Monday, Mar. 11, 1957
Shoe-Leather Man
New York's 25-member city council was badgered into an unprecedented special session this week because of the insistent door-pounding of a short (5 ft. 7 1/2in.), scurrying radio-TV reporter who feels there is nothing wrong with electronic journalism that a lot of shoe-leather reporting cannot cure.
The busy badger: WRCA's Gabriel Pressman, 33, who a fortnight ago plunked his camera equipment and crew down before a public hearing at City Hall in defiance of the city council's ban on TV. Ordered out, Reporter Pressman replied: "You'll have to eject us." Then he tried to force the council's hand by asking it to vote on whether he could remain. Pressman's request was denied; he and his crew were bounced by the sergeant at arms. But the furor brought top New York broadcasting brass together for a showdown with the council.
It was not the first time that able, intense Gabe Pressman has made trouble for the authorities. Touring Europe on a Pulitzer traveling scholarship at 24, Columbia Graduate Pressman tried to crash the trial of Hungarian Joseph Cardinal Mindszenty, was told there were no seats left. He produced pictures showing empty seats in the courtroom and was admitted, one of the two U.S. correspondents at the trial (the other: U.P.'s Ed Korry). Back in the U.S., Pressman got a job as a City Hall reporter for the New York World-Telegram, then, 2 1/2 years ago, joined NBC's Manhattan station WRCA to become its first roving radio-TV reporter. "I've covered everything from the Andrea Doria sinking to the catching of a boa constrictor in a Bronx supermarket," says Pressman, who packs a 20-lb. tape recorder as habitually as a city room legman packs a batch of copy paper. "I'm not out to prove I'm superman but to show there's a need in radio and television for on-the-spot coverage." On call round the clock, he averages an 80-to go-hour workweek, has broadcast more than 2,500 on-the-spot news stories. One of the best: an eyewitness account of a 1955 Harlem gun battle between Manhattan cops and a cornered fugitive.
When news breaks, Reporter Pressman roars to the scene in the station's Ford Thunderbird or Chevrolet station wagon, both of which are equipped with telephone and recording equipment. "These give reporting a new dimension," says Pressman. "Local news broadcasting has suffered too long from slavish dependence on wire services.
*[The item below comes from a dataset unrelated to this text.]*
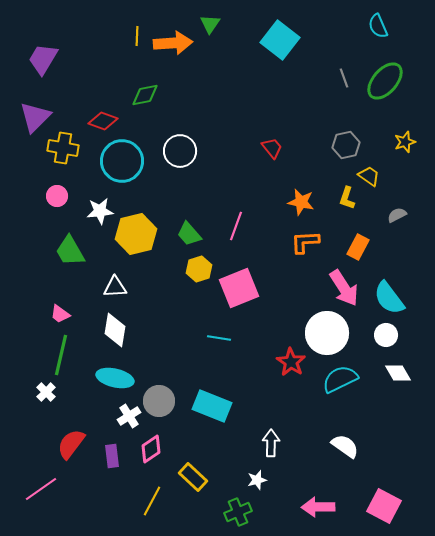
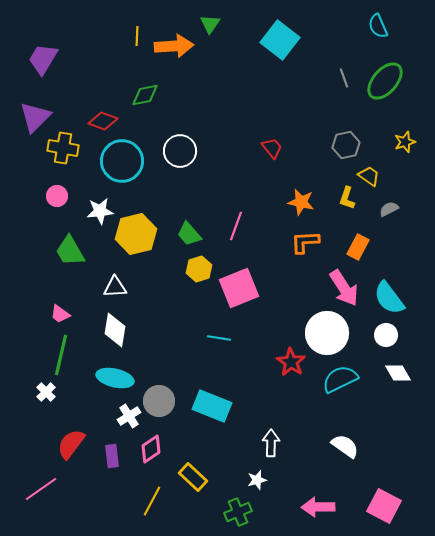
orange arrow at (173, 43): moved 1 px right, 3 px down
gray semicircle at (397, 215): moved 8 px left, 6 px up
It has its own tremendous advantage of personalization and immediacy."
Since his eviction from City Hall, New York City's councilmen have given him two old-fashioned reasons for their action. "They say TV coverage is 'disruptive' and the council members will 'ham it up,' " he explains. "I told them their ethics and integrity ought to be a matter for them to work out with themselves. But it was no dice. Now I feel it's my missionary duty to see this thing through." This week the council invited Pressman and representatives of all three networks to a formal session devoted to the admission of radio-TV crews to cover all sessions.